Avoid endless backtraces on StorageFailure

If the storage is down (for instance sqlalchemy), the logbook cannot be loaded, then taskflow goes into a endless loop of exceptions. To mitigate this issue, use the retry feature of tenacity, the backtrace will be displayed only every 5 seconds Partial-Bug: #2037050 Change-Id: I656abdf7325c46d3afb2cc7ca905f1a335fb0d2f
2023-09-22 08:21:08 -04:00 · 2023-09-22 08:21:08 -04:00 · 981052a6cb
parent 07a1a3f417
commit 981052a6cb
2 changed files with 15 additions and 0 deletions
--- a/releasenotes/notes/fix-endless-loop-on-storage-failures-b98b30f0c34d25e1.yaml
+++ b/releasenotes/notes/fix-endless-loop-on-storage-failures-b98b30f0c34d25e1.yaml
@ -0,0 +1,5 @@
+---
+fixes:
+  - |
+    Fixed potential endless loop of exceptions when the storage is down and
+    Taskflow loads a logbook.
--- a/taskflow/jobs/base.py
+++ b/taskflow/jobs/base.py
@ -24,6 +24,7 @@ import time
 import enum
 from oslo_utils import timeutils
 from oslo_utils import uuidutils
+import tenacity

 from taskflow import exceptions as excp
 from taskflow import states
@ -31,6 +32,10 @@ from taskflow.types import notifier
 from taskflow.utils import iter_utils


+RETRY_ATTEMPTS = 3
+RETRY_WAIT_TIMEOUT = 5
+
+
 class JobPriority(enum.Enum):
    """Enum of job priorities (modeled after hadoop job priorities)."""

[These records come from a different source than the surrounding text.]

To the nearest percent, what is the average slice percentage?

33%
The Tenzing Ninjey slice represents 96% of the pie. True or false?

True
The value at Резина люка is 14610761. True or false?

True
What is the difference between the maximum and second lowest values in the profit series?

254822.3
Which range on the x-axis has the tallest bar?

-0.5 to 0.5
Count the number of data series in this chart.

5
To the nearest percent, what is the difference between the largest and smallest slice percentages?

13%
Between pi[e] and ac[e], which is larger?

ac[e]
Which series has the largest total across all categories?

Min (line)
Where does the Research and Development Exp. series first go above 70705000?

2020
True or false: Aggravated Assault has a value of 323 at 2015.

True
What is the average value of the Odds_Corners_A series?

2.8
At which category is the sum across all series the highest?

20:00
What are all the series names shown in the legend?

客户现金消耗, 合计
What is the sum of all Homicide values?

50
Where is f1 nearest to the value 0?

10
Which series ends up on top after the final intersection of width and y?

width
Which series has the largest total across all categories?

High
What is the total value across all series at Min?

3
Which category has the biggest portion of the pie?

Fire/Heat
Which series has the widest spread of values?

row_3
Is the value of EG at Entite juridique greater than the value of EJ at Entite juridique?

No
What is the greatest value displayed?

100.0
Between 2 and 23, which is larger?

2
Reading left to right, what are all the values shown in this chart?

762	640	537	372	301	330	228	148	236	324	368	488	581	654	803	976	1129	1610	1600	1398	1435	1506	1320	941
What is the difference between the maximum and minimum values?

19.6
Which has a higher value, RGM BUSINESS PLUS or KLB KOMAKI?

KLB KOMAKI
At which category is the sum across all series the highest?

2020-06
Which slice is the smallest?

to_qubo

@ -251,6 +256,11 @@ class Job(object, metaclass=abc.ABCMeta):
        """The non-uniquely identifying name of this job."""
        return self._name

+    @tenacity.retry(retry=tenacity.retry_if_exception_type(
+                    exception_types=excp.StorageFailure),
+                    stop=tenacity.stop_after_attempt(RETRY_ATTEMPTS),
+                    wait=tenacity.wait_fixed(RETRY_WAIT_TIMEOUT),
+                    reraise=True)
    def _load_book(self):
        book_uuid = self.book_uuid
        if self._backend is not None and book_uuid is not None: